TEXT UNDER STUDY:
━━━

Teaching LLMs to See and Guide: Context-Aware Real-Time Assistance in Augmented Reality

TL;DR

The paper tackles real-time, context-aware AR/VR task guidance by integrating multimodal streams into a large language model (LLM) assistant. It introduces an incremental prompting framework with four models, ranging from minimal context to full multimodal context, to quantify how contextual richness affects performance. Evaluation on the HoloAssist dataset uses lexical metrics, an LLM-based judge, and human evaluators, complemented by All-Except-One and Only-One ablations. Results show that richer context, especially hand actions and current task steps, yields more accurate and relevant guidance and that LLM judgments align closely with human assessments. The work demonstrates the potential of multimodal LLMs for adaptive, real-time AR/VR instruction and outlines future directions for proactive guidance and expanded modalities.

Abstract

The growing adoption of augmented and virtual reality (AR and VR) technologies in industrial training and on-the-job assistance has created new opportunities for intelligent, context-aware support systems. As workers perform complex tasks guided by AR and VR, these devices capture rich streams of multimodal data, including gaze, hand actions, and task progression, that can reveal user intent and task state in real time. Leveraging this information effectively remains a major challenge. In this work, we present a context-aware large language model (LLM) assistant that integrates diverse data modalities, such as hand actions, task steps, and dialogue history, into a unified framework for real-time question answering. To systematically study how context influences performance, we introduce an incremental prompting framework, where each model version receives progressively richer contextual inputs. Using the HoloAssist dataset, which records AR-guided task executions, we evaluate how each modality contributes to the assistant's effectiveness. Our experiments show that incorporating multimodal context significantly improves the accuracy and relevance of responses. These findings highlight the potential of LLM-driven multimodal integration to enable adaptive, intuitive assistance for AR and VR-based industrial training and assistance.

Figures (14)

• Figure 1: Illustration of our incremental prompting methodology. Contextual datasets, restricted to real-time information up to time $T$, are progressively provided to multiple models. Each model receives increasingly detailed context, starting from basic task duration information to detailed hand actions data. The models generate responses based on this incremental context, and these outputs undergo a multi-faceted evaluation, including lexical comparison, LLM-as-a-judge, and human evaluation.
• Figure 2: Average final score (mean ± standard deviation) across four models as evaluated by the proposed LLM-as-a-judge. Performance improves consistently as additional contextual signals are introduced, with Model 4 achieving the highest accuracy and consistency.
• Figure 3: LLM-as-a-judge's dimension-wise evaluation scores for each model, showing trends across correctness, completeness, contextual relevance, and clarity. All dimensions exhibit consistent improvement as contextual components are added, with Model 4 achieving the highest average scores in all categories.
• Figure 4: Winner share percentage across models based on LLM-as-a-judge evaluations. Model 4 dominates with $69.1\%$ of top-ranked responses, indicating that contextual enrichment strongly enhances perceived response quality.
• Figure 5: Robustness analysis of the LLM-as-a-judge framework using different judge models (GPT-4o, GPT-4.1, and GPT-5). All exhibit a consistent upward trend, demonstrating that the framework’s evaluations are stable across different models.

━━━

DATA SECTION:
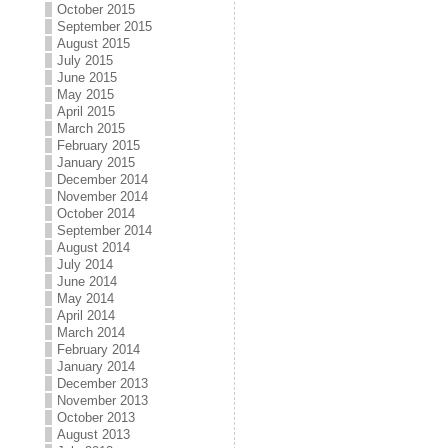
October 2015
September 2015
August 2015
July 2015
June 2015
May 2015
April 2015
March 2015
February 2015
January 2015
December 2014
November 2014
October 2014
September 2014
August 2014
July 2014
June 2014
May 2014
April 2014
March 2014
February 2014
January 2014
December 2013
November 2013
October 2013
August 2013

━━━

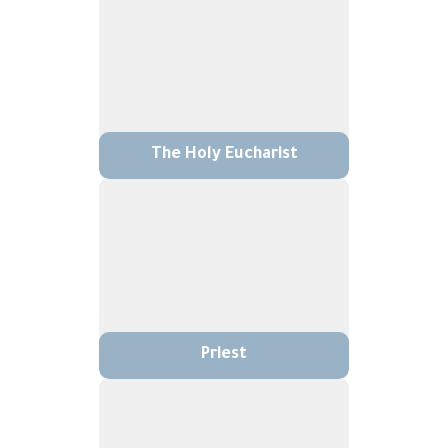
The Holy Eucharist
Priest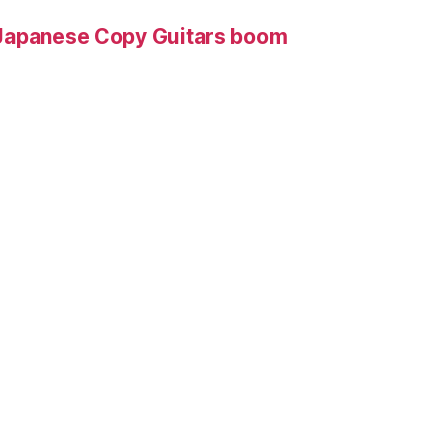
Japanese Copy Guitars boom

━━━

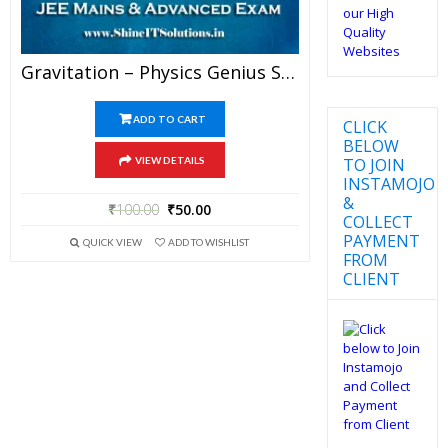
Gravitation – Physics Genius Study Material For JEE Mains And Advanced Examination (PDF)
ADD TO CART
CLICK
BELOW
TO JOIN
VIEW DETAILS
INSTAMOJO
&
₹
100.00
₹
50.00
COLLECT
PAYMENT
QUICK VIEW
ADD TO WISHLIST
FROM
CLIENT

━━━

TASK TO COMPLETE:
In the paper summary on AR task guidance, what percentage of top-ranked responses did Model 4 receive in the LLM-as-a-judge evaluations?

REPLY TO THE TASK:
69.1%